2.3.2. Antifungal assay
Fungicidal activities of 4(a-j) were evaluated against three fungi C.albicans, A.niger, and A.clavatus and the minimum inhibitory concentrations were derived. The screening results were summarised in Table 4. Tabulated data show that compounds 4f, 4g, 4h and 4i are more effective on C.albicans than the standard drug griseofulvin. Entire antifungal data indicate that dihydropyrimidinthione 4(f-j) are more potent than dihydropyrimidinones 4(a-e).
2.4. ADMET prediction
ADMET properties of the compound are important for its drug-like profile. It might be important for novel drug discovery.28 Physicochemical properties of the compounds correlate to their drug-likeness via various rules like Lipinski’s, Ghose’s, Veber’s Egan’s and Muegee’s rule. Physicochemical properties must stay within limits defined in each rule. We evaluate our synthesised compounds for their ADMET properties with the help of the online web server SwissADME. (http://www.swissadme.ch) Calculated physicochemical properties of 4(a-j) are summarised in Table 5. The value of physicochemical properties remains in the limits defined for Lipinski’s, Ghose’s, Veber’s, Egan’s, and Muegee’s rule. Thus, all 5-bromothiophene based DHPMs incorporate all rule of drug-likeness, so they have good drug-like potential. Bioavailability radar of the compounds were derived based on six physicochemical properties namely lipophilicity, size, polarity, solubility, flexibility and saturation. The bioavailability radar showed that all 4(a-j) molecules exhibited drug-like radar plots (Bioavailability radar graph of 4(a-j) were included in supporting information file).

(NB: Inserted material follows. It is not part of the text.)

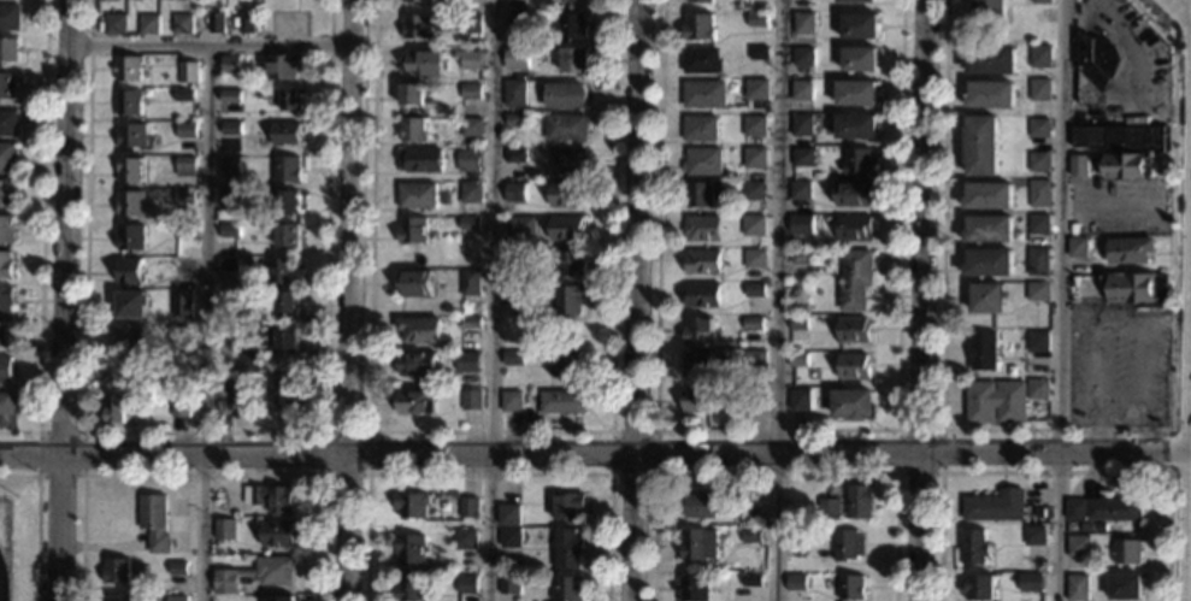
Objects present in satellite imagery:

To predict the gastrointestinal absorption and blood-brain barrier permeability of the compounds, BOILED-Egg delineation was used. BOILED-Egg delineation of all the synthesised compounds is illustrated in Fig. 3. The white, elliptical region of the egg depicts a high probability of gastrointestinal absorption, while the yellow (Yolk) region of the egg depicts blood-brain permeation of molecule.29 All 5-bromothiophene based DHPMs show high gastrointestinal absorbance, and they have no blood-brain permeability. Red dots for all the 4(a-j) denoted that they are not P-gp substrate.